The West Bank, which Palestinians want as the core of a future state, has seen a wave of violence for more than 18 months that has fuelled fears of a repeat of the two Palestinian Intifadas or uprisings of the 1980s and early 2000s.

As Israel has reeled from the impact of Saturday’s unprecedented assault by Hamas gunmen, in which more than 1,200 Israelis were killed and Gaza has been subject to the most intense bombardment it has ever seen, the West Bank has been ominously volatile.

More than 30 people have been killed in the West Bank and East Jerusalem since Saturday and security forces are braced for further violence ahead of Friday prayers at the Al Aqsa mosque in Jerusalem.

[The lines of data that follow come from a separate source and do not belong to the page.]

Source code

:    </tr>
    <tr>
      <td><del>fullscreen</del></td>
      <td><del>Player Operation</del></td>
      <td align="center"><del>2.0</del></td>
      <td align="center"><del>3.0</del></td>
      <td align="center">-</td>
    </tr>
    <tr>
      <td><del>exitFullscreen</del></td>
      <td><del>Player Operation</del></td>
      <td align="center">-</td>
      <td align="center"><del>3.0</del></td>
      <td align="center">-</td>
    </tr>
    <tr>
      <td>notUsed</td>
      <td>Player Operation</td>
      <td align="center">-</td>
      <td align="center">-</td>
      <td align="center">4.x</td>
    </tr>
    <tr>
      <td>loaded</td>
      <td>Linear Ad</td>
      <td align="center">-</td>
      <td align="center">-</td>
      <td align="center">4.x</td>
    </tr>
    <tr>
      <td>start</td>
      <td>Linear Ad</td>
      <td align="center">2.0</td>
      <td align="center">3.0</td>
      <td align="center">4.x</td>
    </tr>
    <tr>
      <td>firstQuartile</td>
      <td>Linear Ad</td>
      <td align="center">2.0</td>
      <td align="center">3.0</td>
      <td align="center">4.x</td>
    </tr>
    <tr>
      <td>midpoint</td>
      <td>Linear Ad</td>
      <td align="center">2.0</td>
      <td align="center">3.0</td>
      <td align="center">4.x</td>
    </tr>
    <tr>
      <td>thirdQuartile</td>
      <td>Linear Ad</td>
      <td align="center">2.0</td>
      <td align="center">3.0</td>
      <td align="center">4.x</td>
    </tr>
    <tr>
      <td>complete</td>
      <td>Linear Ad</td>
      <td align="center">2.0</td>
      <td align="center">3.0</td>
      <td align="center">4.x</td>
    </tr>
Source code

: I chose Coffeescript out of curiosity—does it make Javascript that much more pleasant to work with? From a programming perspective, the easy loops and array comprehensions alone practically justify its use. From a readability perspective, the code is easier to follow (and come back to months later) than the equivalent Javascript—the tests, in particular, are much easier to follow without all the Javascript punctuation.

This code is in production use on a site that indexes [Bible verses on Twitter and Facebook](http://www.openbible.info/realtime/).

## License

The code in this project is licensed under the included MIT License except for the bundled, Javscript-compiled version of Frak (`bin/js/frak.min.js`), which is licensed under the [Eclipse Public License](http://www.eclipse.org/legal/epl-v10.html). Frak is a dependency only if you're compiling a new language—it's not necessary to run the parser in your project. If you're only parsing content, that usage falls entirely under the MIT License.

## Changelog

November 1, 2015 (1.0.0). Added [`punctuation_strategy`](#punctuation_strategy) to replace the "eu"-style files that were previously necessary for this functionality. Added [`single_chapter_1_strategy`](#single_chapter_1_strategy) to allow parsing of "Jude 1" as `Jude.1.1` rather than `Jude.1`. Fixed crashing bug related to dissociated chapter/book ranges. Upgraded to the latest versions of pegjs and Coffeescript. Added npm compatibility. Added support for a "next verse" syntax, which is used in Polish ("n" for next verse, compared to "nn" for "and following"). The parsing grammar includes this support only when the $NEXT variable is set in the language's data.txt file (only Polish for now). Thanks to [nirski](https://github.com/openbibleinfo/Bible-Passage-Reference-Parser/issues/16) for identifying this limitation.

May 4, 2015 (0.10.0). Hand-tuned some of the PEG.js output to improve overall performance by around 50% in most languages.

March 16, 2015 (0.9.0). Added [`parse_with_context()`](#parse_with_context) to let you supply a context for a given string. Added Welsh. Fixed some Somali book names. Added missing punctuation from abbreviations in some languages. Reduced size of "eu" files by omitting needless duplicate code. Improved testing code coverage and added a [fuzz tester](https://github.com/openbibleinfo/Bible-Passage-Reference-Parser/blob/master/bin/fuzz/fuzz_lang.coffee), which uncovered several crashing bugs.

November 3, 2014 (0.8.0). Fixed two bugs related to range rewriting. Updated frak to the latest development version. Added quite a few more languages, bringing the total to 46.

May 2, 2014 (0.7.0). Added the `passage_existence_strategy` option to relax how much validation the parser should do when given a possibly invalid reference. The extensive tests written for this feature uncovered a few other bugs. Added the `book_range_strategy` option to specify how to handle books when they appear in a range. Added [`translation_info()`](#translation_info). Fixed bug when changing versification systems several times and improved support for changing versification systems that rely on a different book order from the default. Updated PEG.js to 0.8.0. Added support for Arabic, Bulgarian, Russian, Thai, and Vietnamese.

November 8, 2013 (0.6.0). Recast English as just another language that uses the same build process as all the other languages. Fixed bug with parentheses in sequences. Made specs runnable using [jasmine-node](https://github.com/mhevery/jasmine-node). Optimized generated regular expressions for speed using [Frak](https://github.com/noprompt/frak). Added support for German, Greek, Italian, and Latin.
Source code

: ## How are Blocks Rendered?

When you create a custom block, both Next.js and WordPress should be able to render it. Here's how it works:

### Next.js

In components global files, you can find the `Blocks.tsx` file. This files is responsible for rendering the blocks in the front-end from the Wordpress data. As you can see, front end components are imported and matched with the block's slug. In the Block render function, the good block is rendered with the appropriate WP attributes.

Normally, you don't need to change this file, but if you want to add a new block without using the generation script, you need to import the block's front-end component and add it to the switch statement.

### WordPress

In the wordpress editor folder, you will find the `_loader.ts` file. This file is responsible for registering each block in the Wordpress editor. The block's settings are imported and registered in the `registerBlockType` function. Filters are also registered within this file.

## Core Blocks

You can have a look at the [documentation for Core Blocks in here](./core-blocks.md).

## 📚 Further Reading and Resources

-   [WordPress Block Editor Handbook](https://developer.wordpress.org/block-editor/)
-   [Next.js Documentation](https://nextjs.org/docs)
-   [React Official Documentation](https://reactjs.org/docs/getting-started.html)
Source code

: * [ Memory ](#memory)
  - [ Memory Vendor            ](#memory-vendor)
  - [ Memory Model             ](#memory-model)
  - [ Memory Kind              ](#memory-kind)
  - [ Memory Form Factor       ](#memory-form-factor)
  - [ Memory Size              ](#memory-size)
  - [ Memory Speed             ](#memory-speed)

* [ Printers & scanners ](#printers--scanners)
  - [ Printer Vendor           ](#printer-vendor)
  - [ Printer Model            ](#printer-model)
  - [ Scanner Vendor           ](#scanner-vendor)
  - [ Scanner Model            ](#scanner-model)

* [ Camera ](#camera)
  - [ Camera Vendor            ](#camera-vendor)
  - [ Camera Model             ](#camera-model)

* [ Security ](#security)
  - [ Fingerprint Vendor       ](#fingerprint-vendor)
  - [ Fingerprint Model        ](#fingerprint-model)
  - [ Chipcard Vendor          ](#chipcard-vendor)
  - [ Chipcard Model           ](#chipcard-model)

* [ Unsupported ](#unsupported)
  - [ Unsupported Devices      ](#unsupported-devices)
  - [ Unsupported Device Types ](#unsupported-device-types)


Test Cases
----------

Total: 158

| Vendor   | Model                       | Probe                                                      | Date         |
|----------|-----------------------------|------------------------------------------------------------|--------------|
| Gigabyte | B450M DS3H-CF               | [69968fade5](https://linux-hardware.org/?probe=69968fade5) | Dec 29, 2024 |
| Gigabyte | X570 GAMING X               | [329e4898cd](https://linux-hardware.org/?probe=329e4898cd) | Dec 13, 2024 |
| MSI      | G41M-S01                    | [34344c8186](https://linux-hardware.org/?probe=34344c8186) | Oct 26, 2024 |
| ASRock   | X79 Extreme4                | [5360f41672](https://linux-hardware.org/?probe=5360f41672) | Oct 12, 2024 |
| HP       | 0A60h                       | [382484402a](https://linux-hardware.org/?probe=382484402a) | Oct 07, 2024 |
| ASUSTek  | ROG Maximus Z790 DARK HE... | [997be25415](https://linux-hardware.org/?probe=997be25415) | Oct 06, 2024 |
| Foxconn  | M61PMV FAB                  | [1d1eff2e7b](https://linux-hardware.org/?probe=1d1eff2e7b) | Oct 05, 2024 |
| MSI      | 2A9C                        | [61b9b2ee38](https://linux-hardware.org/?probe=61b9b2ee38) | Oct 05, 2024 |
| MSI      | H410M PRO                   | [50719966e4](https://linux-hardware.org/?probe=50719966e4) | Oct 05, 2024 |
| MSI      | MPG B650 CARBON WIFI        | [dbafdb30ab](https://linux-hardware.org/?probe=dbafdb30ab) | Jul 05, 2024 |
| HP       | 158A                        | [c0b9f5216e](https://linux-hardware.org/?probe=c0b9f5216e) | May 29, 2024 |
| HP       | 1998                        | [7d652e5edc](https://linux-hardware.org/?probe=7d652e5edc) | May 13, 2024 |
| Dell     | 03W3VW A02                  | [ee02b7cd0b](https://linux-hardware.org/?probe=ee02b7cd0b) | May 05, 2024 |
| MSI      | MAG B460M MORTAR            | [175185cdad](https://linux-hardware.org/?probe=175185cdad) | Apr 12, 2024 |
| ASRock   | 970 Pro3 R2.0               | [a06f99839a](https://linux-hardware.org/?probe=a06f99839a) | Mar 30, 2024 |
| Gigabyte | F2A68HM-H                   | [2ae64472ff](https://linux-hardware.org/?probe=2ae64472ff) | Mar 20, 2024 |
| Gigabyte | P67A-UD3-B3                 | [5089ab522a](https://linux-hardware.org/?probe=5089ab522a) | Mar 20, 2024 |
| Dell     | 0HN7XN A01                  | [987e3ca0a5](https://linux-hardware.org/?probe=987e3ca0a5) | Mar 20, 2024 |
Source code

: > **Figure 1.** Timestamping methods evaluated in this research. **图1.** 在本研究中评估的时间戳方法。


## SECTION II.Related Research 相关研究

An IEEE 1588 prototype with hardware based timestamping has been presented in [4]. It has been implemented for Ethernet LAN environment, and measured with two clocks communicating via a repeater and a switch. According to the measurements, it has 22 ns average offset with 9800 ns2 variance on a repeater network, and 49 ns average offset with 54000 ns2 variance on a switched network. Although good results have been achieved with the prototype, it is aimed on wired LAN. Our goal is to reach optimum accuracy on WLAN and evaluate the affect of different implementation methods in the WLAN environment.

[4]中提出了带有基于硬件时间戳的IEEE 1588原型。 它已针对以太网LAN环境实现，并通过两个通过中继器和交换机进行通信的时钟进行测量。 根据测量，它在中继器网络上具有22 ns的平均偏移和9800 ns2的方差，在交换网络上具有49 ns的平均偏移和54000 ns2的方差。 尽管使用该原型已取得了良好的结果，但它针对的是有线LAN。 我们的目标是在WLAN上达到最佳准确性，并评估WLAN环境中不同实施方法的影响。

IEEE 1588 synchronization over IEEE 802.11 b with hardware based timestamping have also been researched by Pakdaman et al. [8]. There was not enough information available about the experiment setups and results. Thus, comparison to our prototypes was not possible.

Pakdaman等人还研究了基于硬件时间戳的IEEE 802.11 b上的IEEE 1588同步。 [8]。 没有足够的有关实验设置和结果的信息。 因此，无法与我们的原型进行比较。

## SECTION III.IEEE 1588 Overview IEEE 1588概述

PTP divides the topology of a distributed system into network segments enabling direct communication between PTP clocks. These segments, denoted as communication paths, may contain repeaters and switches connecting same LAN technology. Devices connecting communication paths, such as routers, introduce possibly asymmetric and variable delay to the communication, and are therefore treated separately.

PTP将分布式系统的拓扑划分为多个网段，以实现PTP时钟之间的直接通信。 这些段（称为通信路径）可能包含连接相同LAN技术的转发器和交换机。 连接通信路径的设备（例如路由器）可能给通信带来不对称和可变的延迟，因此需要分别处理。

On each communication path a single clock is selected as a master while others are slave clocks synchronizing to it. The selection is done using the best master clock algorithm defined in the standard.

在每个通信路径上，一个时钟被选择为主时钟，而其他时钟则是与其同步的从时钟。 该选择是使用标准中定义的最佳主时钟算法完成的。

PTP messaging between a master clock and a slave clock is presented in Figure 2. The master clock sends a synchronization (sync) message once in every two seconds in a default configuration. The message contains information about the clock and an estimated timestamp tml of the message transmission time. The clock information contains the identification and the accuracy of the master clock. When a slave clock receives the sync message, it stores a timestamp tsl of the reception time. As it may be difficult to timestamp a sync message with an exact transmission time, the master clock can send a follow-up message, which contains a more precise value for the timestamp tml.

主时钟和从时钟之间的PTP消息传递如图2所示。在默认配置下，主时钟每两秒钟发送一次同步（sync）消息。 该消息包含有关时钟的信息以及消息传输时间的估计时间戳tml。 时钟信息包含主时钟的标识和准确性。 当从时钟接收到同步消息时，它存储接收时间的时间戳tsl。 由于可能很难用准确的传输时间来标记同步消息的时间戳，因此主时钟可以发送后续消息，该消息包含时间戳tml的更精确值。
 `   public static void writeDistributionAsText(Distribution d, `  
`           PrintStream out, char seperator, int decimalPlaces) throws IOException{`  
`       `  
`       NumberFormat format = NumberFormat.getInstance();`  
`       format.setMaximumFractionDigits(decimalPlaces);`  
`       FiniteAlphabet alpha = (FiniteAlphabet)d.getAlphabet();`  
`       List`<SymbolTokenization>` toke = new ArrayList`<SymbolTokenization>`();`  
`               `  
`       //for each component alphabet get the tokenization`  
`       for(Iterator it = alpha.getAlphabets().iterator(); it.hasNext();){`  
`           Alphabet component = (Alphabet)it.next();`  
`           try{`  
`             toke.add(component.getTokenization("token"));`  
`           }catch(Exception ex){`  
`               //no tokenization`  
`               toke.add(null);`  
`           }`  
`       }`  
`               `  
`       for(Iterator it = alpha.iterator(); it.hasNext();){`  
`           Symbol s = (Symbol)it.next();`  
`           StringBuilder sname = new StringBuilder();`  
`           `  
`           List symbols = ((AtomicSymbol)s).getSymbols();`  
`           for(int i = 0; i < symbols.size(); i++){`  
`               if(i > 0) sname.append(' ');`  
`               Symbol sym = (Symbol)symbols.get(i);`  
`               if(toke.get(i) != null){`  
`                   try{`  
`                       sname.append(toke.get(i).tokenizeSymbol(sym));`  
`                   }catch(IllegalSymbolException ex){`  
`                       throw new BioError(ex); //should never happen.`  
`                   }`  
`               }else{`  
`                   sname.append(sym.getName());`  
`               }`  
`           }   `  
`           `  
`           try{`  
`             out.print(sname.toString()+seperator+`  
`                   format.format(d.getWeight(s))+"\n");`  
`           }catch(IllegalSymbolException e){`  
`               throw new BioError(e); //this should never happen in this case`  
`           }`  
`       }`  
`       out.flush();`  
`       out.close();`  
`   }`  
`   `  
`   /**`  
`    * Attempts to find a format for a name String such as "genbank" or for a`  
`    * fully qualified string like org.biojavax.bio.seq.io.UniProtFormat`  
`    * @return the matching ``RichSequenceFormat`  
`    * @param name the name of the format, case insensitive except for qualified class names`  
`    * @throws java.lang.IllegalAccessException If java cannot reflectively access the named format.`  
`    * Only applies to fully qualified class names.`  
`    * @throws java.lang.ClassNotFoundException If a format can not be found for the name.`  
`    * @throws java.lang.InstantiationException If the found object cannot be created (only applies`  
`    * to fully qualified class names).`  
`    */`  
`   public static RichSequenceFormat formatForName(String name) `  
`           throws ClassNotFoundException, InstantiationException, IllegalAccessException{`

Both Fatah, the faction which controls the Palestinian Authority, and Hamas, which has a strong presence in the West Bank, called for a “day of rage” protest on Friday.

The mosque, on a site in the Old City of Jerusalem holy to both Muslims and Jews who know it as the Temple Mount, is one of the most sensitive places in the Middle East and the trigger for repeated confrontations.

On Thursday, a Palestinian man was shot dead just outside the Old City after he apparently fired at a police station, Israeli police said.

Earlier, Israeli settlers in the West Bank killed two Palestinians when they opened fire on a funeral procession. A 37-year-old woman was also killed when she was shot by security forces near Ramallah, the main city in the West bank, according to Palestinian health services.